What is needed is an exact transcription of the line with "text: (1677, 816) -> (1230, 790), moved" and all the lines that follow it in the entries below; add nothing else.

- Opening Delimiter -

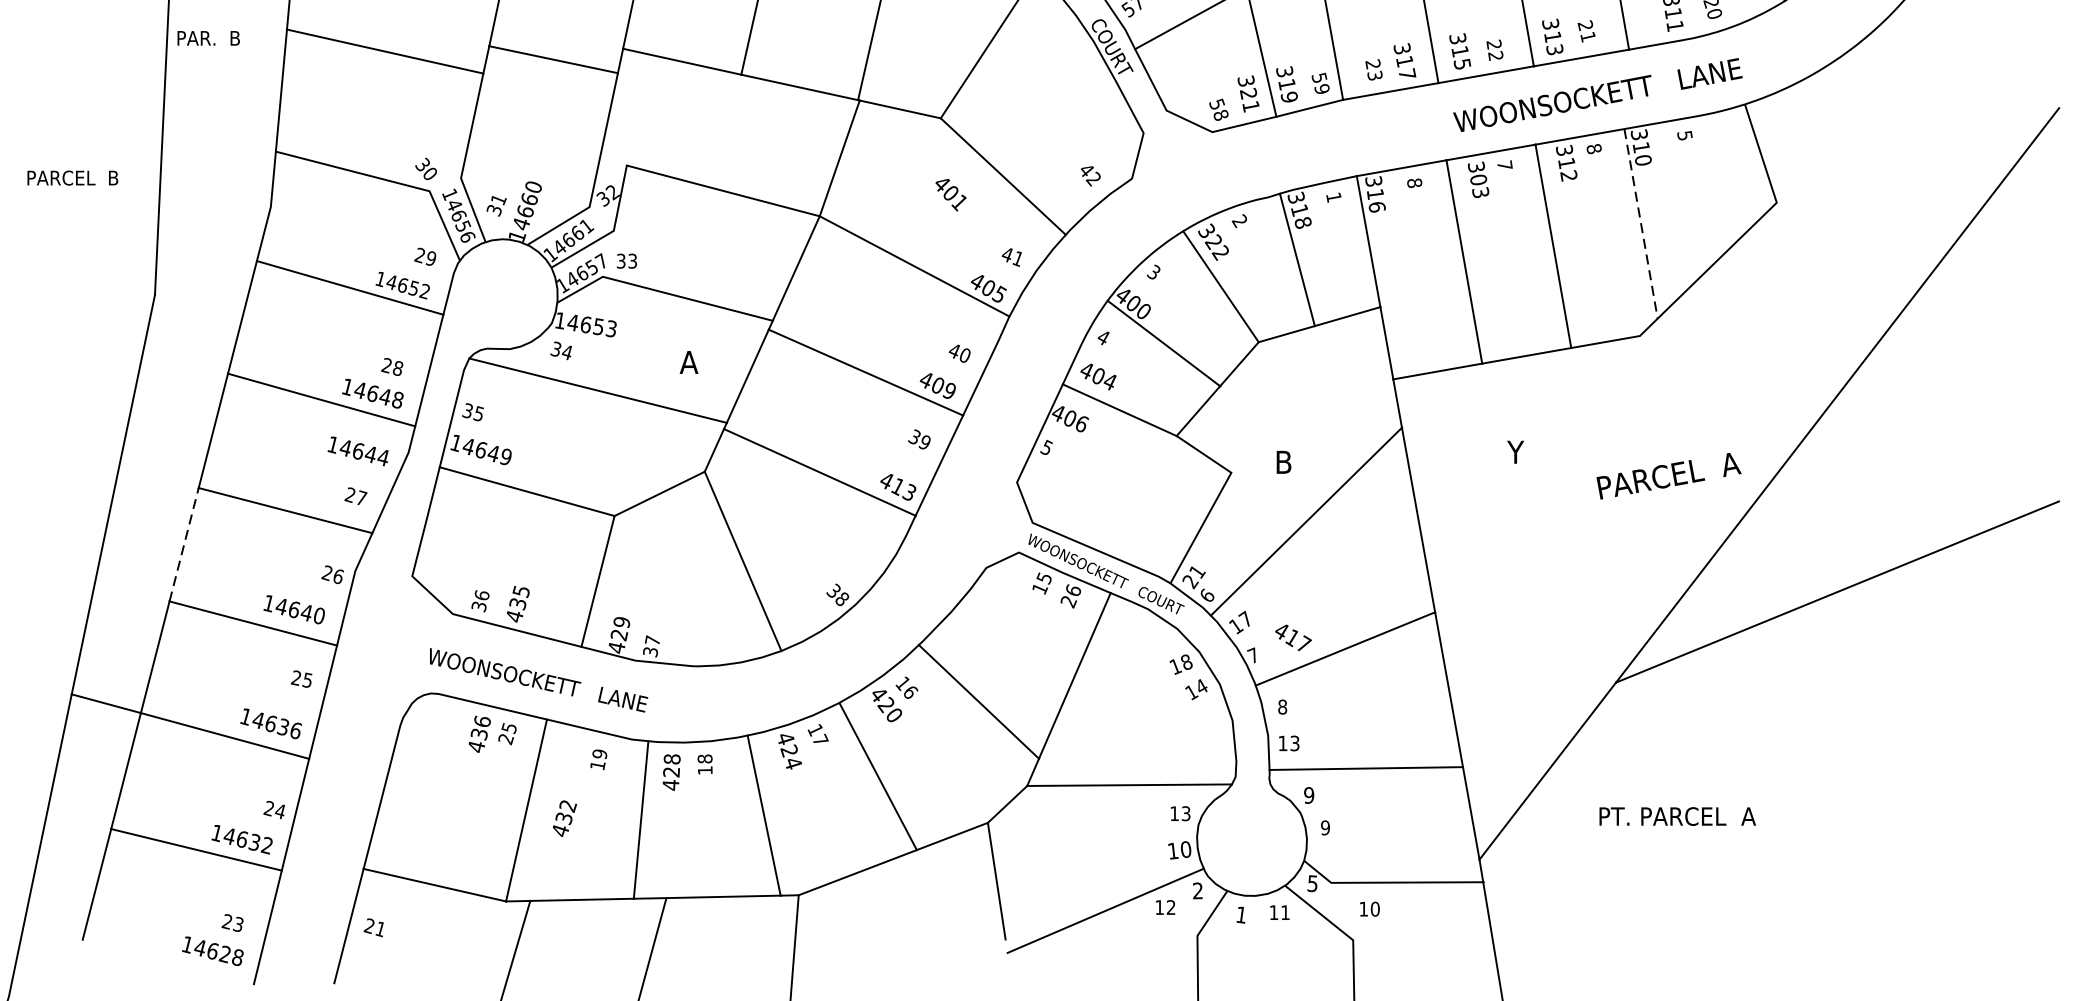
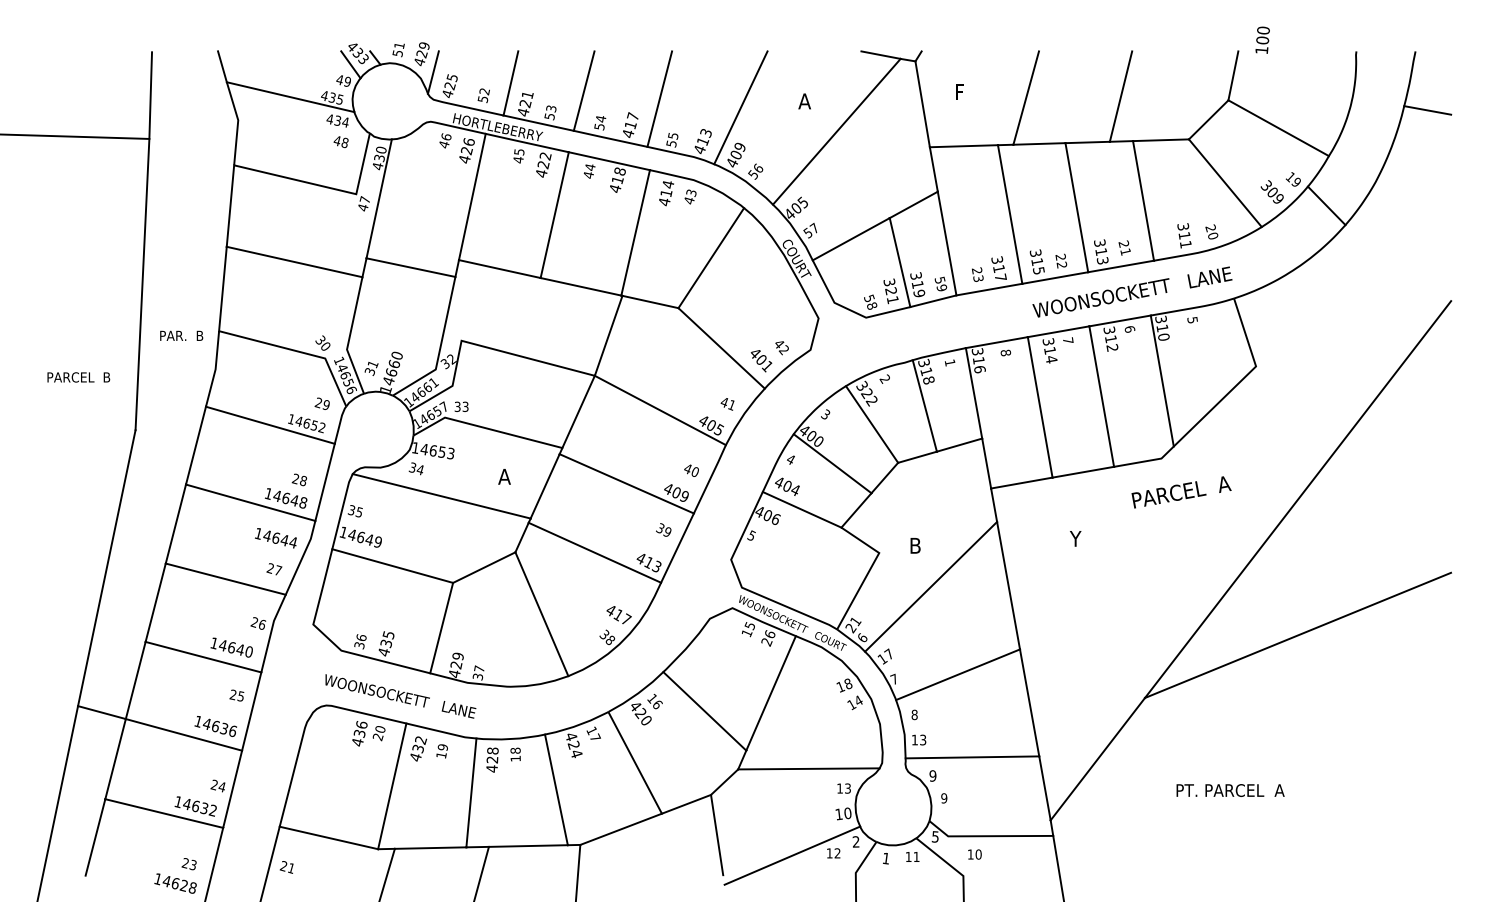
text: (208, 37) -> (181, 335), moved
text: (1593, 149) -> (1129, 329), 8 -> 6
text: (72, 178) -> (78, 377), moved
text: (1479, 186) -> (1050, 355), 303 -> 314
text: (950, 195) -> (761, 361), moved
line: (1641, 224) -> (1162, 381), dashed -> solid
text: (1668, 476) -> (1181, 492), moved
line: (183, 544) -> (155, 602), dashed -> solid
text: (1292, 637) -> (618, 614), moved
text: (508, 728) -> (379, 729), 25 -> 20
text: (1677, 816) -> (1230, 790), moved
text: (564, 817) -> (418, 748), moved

- Closing Delimiter -

- [TASK ANSWER]
text: (1677, 816) -> (1230, 790), moved
text: (564, 817) -> (418, 748), moved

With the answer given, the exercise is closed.